E. Influences historiques et géographiques
Bien d’autres forces sont à l’œuvre pour modeler la législation de n’importe quel pays, mais un simple survol des nombreux pays retenus aux fins de la présente étude suffit à faire apparaître des tendances ancrées dans l’histoire et la géographie. En voici quelques exemples :
Le British Imperial Statute. La Loi britannique sur le droit d’auteur de 1911 était applicable non seulement à la métropole, mais aussi à tous les territoires d’outre mer et à toutes les colonies britanniques. Les modifications ultérieures ont eu la même portée géographique, du fait soit d’une prescription légale, soit de la dynamique de la tradition juridique. Aujourd’hui, l’exception en faveur des bibliothèques inscrite dans la législation britannique fait l’objet d’une loi distincte, dans laquelle les utilisations autorisées font l’objet de longs développements. Des dispositions dont l’économie, le style et la formulation sont analogues ont été incorporées dans la législation du Belize, de Sainte Lucie, de la Sierra Leone et de bien d’autres pays. L’Australie, la Nouvelle Zélande et Singapour se sont dotées de lois assez voisines, mais en sont venues au fil des ans à adopter une démarche différente sur bien des questions, conférant ainsi à leur législation un caractère qui, tout en reflétant son héritage britannique, s’en est émancipé sur bien des points de détail25.

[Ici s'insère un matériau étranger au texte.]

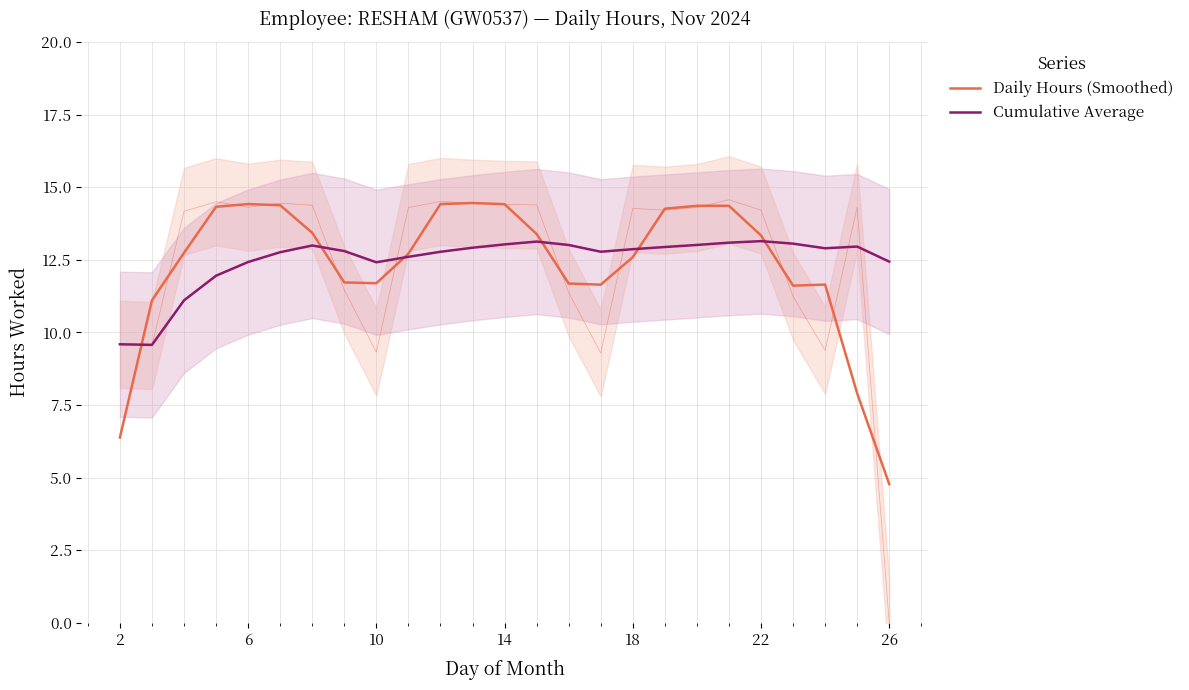

Rank the series by their maximum value, from lowest to highest.

Cumulative Average, Daily Hours (Smoothed)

Amérique du Sud et Communauté andine. Le cas de l’Amérique latine tend à indiquer que les influences régionales sont très fortes. Quatre pays sont membres de la Communauté andine, créée en application de l’Accord de Carthagène en 1969 : la Bolivie, la Colombie, l’Équateur et le Pérou. Ces quatre pays ont des lois analogues à bien des égards. Trois autres pays, l’Argentine, le Brésil et le Chili, ont en commun de n’avoir adopté aucune exception en faveur des bibliothèques26.
Afrique centrale et Accord de Bangui. L’Accord de Bangui a été conclu entre 16 pays francophones, situés pour la plupart en Afrique centrale. Cet Accord comprend un grand nombre de dispositions relatives au droit d’auteur, y compris une exception en faveur des bibliothèques. Beaucoup de pays membres n’ont pas adopté d’exceptions de ce type, mais dans la mesure où l’Accord de Bangui y a force exécutoire, ils ont adopté indirectement une telle exception. La région fait ressortir une autre tendance géographique, à savoir l’adoption par plusieurs pays d’une exception en faveur des bibliothèques relativement simple qui fixe certaines limites, mais qui, en dernière analyse, autorise de nombreux types de bibliothèques à réaliser des copies d’œuvres diverses aux fins d’accomplir n’importe laquelle de leurs missions. La loi unique semble englober la recherche, la préservation et toutes autres activités des bibliothèques27.
L’Union européenne et les mesures techniques de protection. À la suite de la publication de la Directive de 2001 sur la société de l’information, les pays membres de l’UE ont adopté en faveur des bibliothèques des exceptions à la loi sur l’interdiction de la neutralisation. Comme cela était à prévoir, ces pays ont été nombreux à s’emprunter des formulations, ce qui n’empêche pas les textes d’être très différents d’un pays à l’autre. Une autre tendance se fait jour en ce qui concerne les exceptions à la législation anti neutralisation. La directive autorise les exceptions à cette législation en faveur des bibliothèques, mais ne les prescrit pas. Or, 21 des 27 pays membres ont adopté une telle exception. Fait tout aussi important, peu d’autres pays l’ont fait, ce qui confirme le pouvoir d’une directive s’agissant d’orienter la législation.
Mis à part ces tendances et d’autres dont on ne peut nier l’existence, les lois prévoyant une exception en faveur des bibliothèques sont très différentes d’un pays à l’autre. La Convention de Berne et d’autres instruments internationaux sont peut être parvenus à harmoniser bien des aspects de la législation sur le droit d’auteur, mais la présente étude montre que l’harmonisation internationale n’a guère eu de prise sur les dispositions législatives créant des exceptions au droit d’auteur en faveur des bibliothèques et des services d’archives.